Please Check Your Baggage at the Door
Oh Love is grand, isn't it? Up until the shine begins to fade a little when the Oxytocin diminishes in the brain. "Oxytocin evokes feelings of contentment, reductions in anxiety, and feelings of calmness and security around the mate," as stated by (Marazziti D, Dell'Osso B, Baroni S, Mungai F, Catena M, Rucci P, Albanese F, Giannaccini G, Betti L, Fabbrini L, Italiani P, Del Debbio A, Lucacchini A, Dell'Osso L (2006). "A relationship between oxytocin and anxiety of romantic attachment". Clin Pract). Of course, there are other factors which gets in the way of that "happy happy joy joy" feeling of new love such as stress, illness, time and distance (between lovers).
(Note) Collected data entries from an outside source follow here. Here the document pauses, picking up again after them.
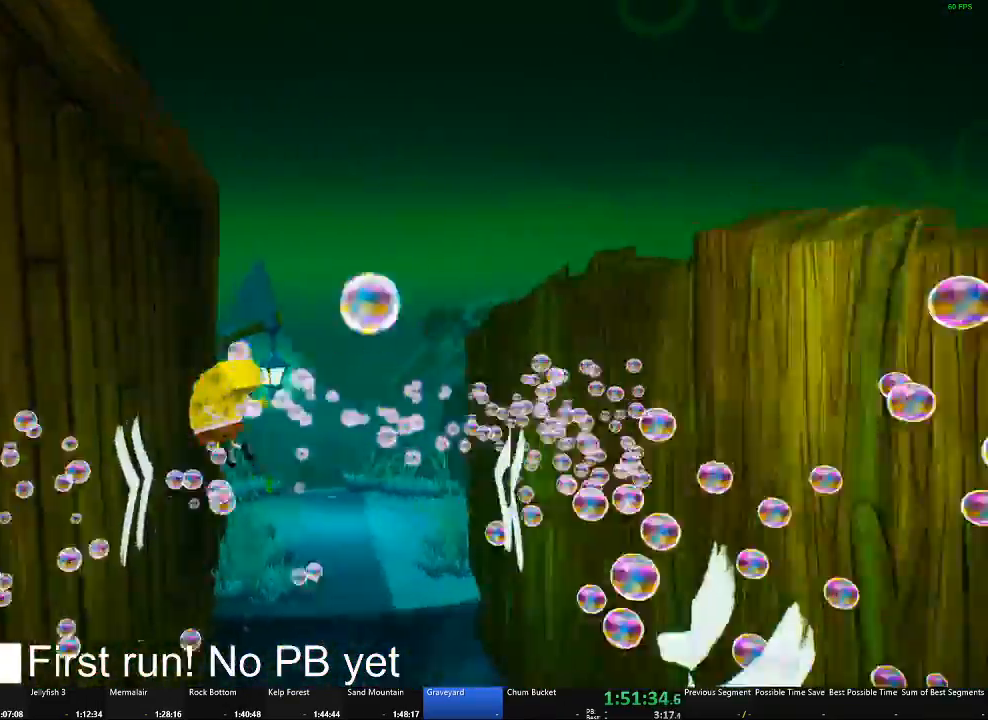
{"buttons": ["A"], "left_stick": "center", "right_stick": "center", "events": [[117, "A", "up"], [184, "A", "down"], [300, "A", "up"], [384, "A", "down"]]}
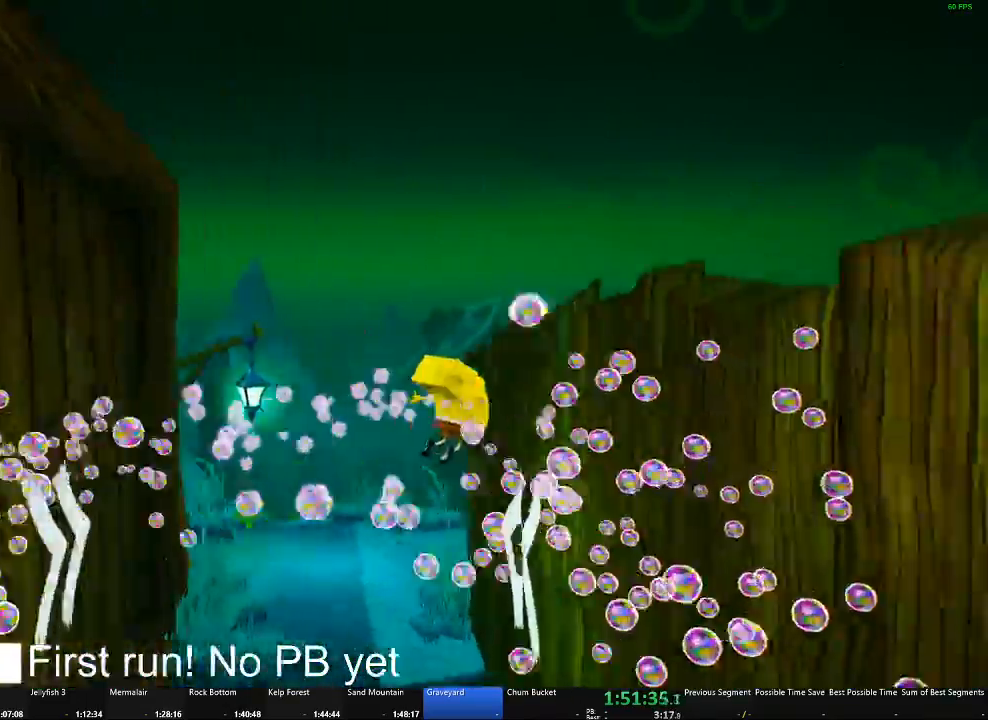
{"buttons": ["A"], "left_stick": "center", "right_stick": "center", "events": [[16, "A", "up"], [100, "A", "down"], [216, "A", "up"], [300, "A", "down"], [417, "A", "up"], [500, "A", "down"]]}
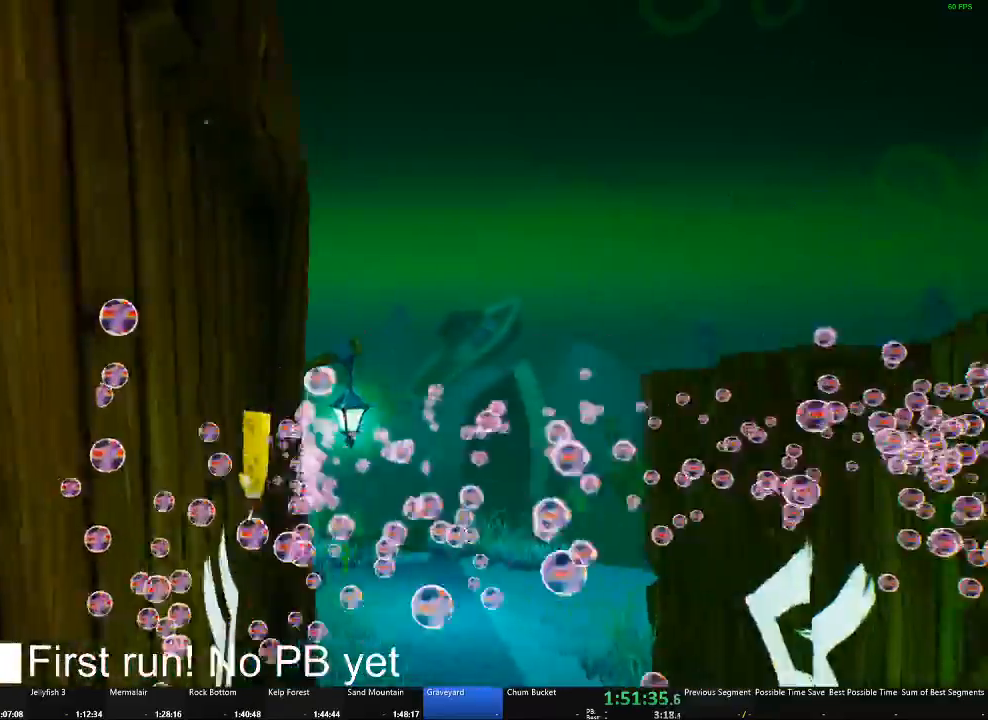
{"buttons": ["A"], "left_stick": "center", "right_stick": "center", "events": [[150, "A", "up"], [217, "A", "down"], [350, "A", "up"], [417, "A", "down"]]}
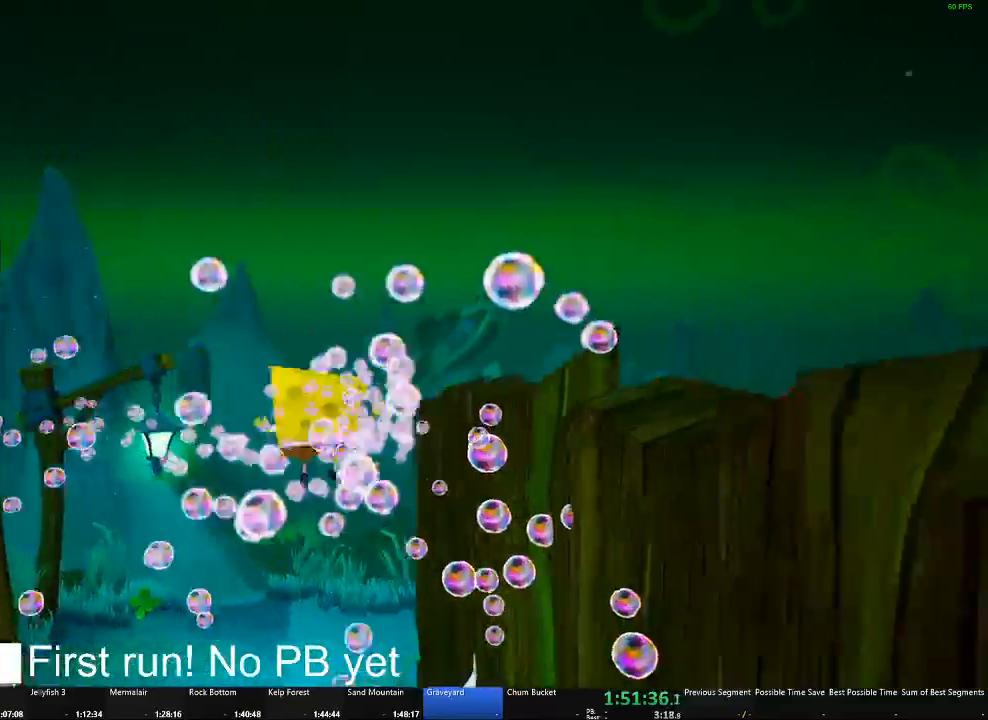
{"buttons": [], "left_stick": "center", "right_stick": "center", "events": [[66, "A", "up"], [133, "A", "down"], [266, "A", "up"], [350, "A", "down"], [483, "A", "up"]]}
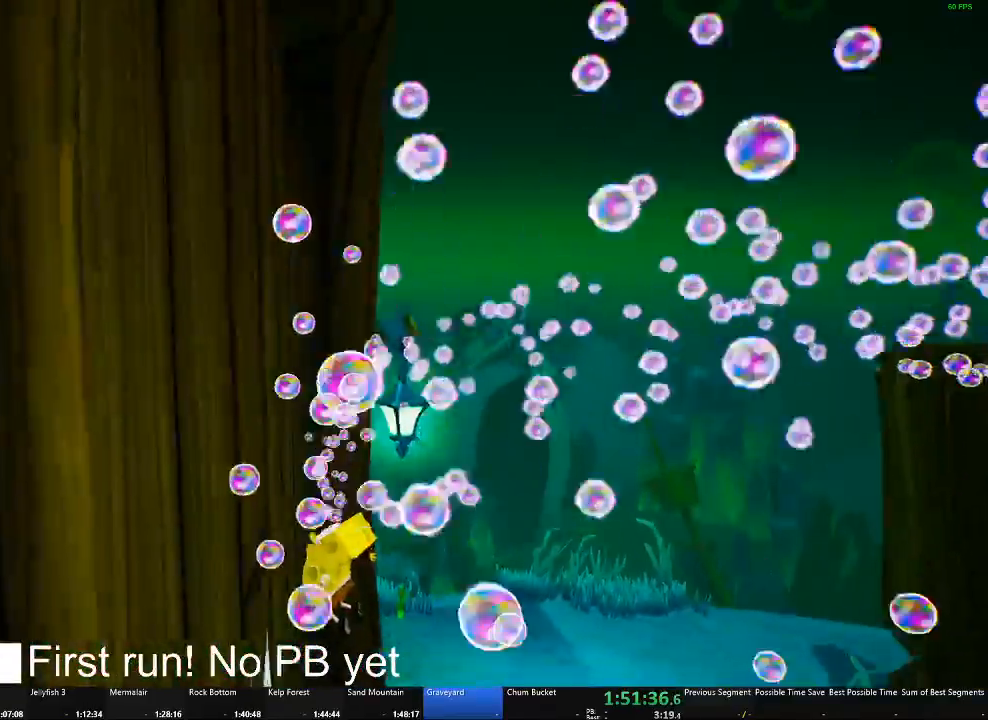
{"buttons": [], "left_stick": "up", "right_stick": "center", "events": [[67, "A", "down"], [200, "A", "up"], [234, "left_stick", "up"]]}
But one of the biggest faux pas I have seen in new relationships is the "baggage" brought in by BOTH people. Urban dictionary defines baggage as "an issue regarding a person's past that can affect their current disposition: addictions, debt, diseases, bad habits, past relationships (significant other or family), or kids." I would like to add to that definition to include unresolved feelings of hurt, anger, remorse, regrets, rejection, and I could go on and on and on!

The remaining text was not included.